▶ Exercise text
┌────────

Thus, starting from OA 7.2 we implemented the UI cluster solution where web nodes are just regular CentOS7/RHEL7 machines without Redis and other superfluous WebHosting Linux components.

Unfortunately, that UI cluster can be deployed only from scratch - there is no possibility to transform the UI cluster based on WebHosting Linux to the UI cluster based on CentOS7\RHEL7 during the regular OA upgrade procedure. This is mostly related to the high complexity of changing the type of the operating system - no reasonable ability to substitute CloudLinux with CentOS guarantying high safety and consistency.

Solution

Regardless the fact that there is no upgrade procedure that would migrate from WebHosting Linux UI cluster automatically, we provide the solution that allow a provider to do it manually. We have implemented the Python script that safely removes the superfluous WebHosting Linux components from web nodes of the WebHosting Linux UI cluster. However, this does not change the type of web nodes operation system - they continue running on CloudLinux OS.

At the end of its work, the script marks a given cluster as UI cluster. Starting from that moment a provider can add new Centos7/RHEL7 web nodes to that cluster. Note that the UI cluster allows the provider to add only Centos7/RHEL7 machines as web nodes - there will be no ability to add CloudLinux nodes to that cluster anymore. Only removing of CloudLinux web nodes is permitted for such cluster.

└────────

(Source data)

┌────────

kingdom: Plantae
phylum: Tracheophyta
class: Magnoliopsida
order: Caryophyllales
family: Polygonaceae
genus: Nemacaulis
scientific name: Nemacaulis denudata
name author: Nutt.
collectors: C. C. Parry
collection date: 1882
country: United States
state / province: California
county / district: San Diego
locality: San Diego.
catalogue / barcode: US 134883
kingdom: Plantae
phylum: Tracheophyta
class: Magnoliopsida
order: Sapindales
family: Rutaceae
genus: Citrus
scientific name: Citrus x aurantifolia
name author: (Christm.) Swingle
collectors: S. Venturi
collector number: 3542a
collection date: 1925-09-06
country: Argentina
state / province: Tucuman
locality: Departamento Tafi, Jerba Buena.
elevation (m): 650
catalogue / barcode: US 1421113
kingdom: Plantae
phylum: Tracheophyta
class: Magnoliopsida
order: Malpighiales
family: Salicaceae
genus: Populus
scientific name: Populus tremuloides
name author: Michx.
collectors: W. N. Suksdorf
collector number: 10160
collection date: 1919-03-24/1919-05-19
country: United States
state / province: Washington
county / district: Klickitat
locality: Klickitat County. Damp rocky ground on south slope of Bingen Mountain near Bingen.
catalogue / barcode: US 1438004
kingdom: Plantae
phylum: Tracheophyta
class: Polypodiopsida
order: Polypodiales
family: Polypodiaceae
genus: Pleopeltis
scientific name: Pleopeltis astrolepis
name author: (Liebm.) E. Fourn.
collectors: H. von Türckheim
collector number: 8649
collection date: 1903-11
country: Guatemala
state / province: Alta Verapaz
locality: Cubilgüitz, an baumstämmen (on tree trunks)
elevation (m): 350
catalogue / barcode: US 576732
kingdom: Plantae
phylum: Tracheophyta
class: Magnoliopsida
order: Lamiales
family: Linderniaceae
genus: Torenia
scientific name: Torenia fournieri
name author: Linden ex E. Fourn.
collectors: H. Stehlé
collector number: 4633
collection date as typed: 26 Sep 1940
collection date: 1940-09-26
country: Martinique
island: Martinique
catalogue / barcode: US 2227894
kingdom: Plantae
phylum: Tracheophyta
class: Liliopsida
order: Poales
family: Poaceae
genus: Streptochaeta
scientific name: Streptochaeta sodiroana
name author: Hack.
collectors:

└────────

▶ Task instructions
a - Reproduce the stretch of the UI cluster text from "Thus, starting from" through "safety and consistency.", word for word.
b - Summarize the UI cluster text in two sentences.
Rely only on the UI cluster text.

▶ Results for each task
a -
Thus, starting from OA 7.2 we implemented the UI cluster solution where web nodes are just regular CentOS7/RHEL7 machines without Redis and other superfluous WebHosting Linux components.

Unfortunately, that UI cluster can be deployed only from scratch - there is no possibility to transform the UI cluster based on WebHosting Linux to the UI cluster based on CentOS7\RHEL7 during the regular OA upgrade procedure. This is mostly related to the high complexity of changing the type of the operating system - no reasonable ability to substitute CloudLinux with CentOS guarantying high safety and consistency.

b - Starting from OA 7.2, a UI cluster whose web nodes are regular CentOS7/RHEL7 machines can be deployed only from scratch, because the regular OA upgrade cannot transform a WebHosting Linux UI cluster into one. As a manual alternative, a Python script removes the superfluous WebHosting Linux components from the web nodes, which keep running on CloudLinux, and marks the cluster as a UI cluster, after which only CentOS7/RHEL7 web nodes can be added and CloudLinux web nodes can only be removed.